Sunday, August 12, 2007

Fireweed



You would have to live in the Northland to appreciate the bittersweet beauty of fireweed. This time of year it is everywhere--transforming empty fields, roadsides and river bars into scenes of astonishing beauty.

(This particular plant is growing up between the planks of the back deck to blossom beside my domesticated flowers and rival their beauty...)

But late-blooming fireweed is the harbinger of autumn. When I see it, my thought inevitably turn to the lengthening nights, the cooler mornings, the not-so-far-off first frost.

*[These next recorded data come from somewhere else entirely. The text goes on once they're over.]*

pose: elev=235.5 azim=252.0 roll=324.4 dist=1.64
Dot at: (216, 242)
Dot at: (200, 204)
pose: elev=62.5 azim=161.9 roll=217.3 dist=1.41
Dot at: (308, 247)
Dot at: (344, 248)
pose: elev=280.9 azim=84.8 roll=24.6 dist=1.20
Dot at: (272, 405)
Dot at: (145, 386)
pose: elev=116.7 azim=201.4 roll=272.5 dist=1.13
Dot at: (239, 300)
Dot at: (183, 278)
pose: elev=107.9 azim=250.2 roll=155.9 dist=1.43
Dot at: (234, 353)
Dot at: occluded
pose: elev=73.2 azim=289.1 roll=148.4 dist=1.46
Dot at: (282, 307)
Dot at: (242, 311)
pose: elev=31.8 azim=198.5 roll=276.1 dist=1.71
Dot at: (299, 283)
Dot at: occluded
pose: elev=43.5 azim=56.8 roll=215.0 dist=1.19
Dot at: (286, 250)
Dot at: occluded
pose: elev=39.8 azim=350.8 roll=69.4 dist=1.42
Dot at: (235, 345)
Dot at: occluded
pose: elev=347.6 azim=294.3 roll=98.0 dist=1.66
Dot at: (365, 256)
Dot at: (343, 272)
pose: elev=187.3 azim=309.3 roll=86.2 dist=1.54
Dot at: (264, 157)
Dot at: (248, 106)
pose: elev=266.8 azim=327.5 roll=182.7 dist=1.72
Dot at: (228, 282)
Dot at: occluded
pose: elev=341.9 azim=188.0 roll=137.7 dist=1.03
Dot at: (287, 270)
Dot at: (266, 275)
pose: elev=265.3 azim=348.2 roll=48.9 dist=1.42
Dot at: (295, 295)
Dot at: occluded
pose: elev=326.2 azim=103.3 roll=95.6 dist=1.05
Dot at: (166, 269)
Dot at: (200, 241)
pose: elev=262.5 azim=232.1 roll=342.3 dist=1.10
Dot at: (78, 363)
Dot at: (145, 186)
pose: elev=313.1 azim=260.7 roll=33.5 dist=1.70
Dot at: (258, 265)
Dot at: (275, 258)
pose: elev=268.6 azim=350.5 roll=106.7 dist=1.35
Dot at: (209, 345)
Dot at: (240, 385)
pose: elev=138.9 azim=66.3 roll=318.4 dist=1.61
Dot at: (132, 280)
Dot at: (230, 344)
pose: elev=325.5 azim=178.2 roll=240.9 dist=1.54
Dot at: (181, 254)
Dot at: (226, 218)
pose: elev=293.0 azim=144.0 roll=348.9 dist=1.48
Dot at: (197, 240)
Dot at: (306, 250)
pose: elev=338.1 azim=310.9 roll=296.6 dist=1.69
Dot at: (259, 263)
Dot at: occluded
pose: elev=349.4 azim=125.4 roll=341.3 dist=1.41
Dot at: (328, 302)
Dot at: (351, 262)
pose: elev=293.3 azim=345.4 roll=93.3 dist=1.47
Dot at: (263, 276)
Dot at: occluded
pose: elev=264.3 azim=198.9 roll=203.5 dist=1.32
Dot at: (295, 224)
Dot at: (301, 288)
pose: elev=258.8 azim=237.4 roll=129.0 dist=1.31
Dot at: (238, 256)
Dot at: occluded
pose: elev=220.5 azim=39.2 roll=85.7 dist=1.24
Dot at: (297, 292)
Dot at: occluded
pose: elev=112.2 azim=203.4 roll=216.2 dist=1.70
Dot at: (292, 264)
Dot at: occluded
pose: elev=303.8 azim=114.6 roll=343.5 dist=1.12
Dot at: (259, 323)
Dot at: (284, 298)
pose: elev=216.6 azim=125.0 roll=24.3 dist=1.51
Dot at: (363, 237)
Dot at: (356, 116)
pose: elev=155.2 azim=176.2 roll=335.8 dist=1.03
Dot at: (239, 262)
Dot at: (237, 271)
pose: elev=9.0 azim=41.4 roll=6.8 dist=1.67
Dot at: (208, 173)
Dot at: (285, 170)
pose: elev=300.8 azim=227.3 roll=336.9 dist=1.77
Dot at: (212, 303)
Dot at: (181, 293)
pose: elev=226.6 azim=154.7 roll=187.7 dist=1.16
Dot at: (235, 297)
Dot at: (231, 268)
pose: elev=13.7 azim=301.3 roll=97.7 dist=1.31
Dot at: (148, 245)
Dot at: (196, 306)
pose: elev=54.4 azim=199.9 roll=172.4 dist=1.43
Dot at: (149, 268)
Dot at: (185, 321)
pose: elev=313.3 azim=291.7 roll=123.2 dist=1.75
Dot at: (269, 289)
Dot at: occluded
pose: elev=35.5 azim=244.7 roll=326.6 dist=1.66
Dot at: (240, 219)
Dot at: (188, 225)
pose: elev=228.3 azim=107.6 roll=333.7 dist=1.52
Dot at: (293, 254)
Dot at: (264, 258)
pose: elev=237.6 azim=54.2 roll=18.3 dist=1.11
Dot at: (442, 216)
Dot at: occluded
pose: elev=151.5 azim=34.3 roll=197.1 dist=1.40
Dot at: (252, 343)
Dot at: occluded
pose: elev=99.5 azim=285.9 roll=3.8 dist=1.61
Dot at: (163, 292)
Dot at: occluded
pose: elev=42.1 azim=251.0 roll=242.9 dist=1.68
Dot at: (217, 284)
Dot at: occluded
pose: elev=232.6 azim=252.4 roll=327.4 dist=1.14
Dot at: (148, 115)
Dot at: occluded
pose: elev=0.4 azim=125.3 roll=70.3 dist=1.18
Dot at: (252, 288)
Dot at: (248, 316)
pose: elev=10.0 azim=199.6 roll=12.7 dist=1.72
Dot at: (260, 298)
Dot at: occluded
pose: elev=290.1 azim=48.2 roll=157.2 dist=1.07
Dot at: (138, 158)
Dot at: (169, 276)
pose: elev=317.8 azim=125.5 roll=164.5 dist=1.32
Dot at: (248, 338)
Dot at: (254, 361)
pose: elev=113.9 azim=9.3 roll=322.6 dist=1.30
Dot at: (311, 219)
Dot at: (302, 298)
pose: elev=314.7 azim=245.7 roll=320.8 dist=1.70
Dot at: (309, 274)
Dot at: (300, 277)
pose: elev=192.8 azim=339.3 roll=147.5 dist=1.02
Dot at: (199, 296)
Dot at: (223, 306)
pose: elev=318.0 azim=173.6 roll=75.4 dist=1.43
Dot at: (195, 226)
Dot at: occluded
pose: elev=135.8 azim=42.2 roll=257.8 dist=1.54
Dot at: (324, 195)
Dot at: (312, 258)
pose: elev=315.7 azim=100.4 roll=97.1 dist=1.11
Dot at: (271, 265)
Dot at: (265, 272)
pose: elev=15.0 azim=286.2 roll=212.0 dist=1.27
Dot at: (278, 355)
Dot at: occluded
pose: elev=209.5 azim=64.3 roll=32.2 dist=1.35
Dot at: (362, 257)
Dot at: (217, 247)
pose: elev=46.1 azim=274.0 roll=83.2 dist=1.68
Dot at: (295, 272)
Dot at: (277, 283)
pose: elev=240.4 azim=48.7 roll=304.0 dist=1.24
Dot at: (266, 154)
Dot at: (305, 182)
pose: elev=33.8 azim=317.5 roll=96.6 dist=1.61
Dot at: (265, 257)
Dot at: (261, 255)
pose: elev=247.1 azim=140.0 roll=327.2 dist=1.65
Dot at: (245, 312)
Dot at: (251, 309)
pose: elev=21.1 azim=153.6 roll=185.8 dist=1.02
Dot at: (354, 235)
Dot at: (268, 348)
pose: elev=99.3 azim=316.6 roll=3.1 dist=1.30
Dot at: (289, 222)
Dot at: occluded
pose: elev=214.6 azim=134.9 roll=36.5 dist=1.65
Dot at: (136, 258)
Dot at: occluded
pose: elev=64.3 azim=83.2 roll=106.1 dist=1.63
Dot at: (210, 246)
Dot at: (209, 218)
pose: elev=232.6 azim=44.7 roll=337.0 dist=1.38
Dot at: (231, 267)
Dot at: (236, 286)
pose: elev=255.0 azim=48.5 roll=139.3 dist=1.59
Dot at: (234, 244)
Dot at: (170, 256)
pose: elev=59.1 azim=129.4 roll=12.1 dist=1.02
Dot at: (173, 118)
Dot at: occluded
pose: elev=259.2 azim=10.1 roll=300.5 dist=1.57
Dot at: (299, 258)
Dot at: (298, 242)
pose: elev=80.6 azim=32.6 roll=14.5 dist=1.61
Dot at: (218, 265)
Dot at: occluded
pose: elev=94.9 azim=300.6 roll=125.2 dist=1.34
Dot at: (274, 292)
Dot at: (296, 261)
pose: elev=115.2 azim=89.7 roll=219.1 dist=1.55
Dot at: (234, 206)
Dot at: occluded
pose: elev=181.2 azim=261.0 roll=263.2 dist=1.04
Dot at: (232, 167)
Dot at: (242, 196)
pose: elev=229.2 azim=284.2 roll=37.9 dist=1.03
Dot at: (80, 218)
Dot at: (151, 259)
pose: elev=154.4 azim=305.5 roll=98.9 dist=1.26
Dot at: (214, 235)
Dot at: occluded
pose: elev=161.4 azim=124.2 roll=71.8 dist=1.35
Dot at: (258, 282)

Before that happens, of course, fireweed puts on quite a show. From nothing in late April, the plants have grown to five-, six-, seven-foot tall spires crowned with dozens of the bright-colored flowers. Soon the blooms will be replaced by the seed-pods, which will burst with the frost to loose thousands of cotton-winged seeds to drift on the winds of autumn like fairy snow. The September temperatures will turn the rest of the plant scarlet--our hills and mountain-side flame into October with the ghosts of the fireweed.

We don't have the colorful deciduous trees here as they do in the Northeast--maple or oak. Our birches and alders wear autumn leaves in shades of yellow and gold--no oranges or reds.

But the fireweed lends the late summer and autumn of Alaska a certain glory.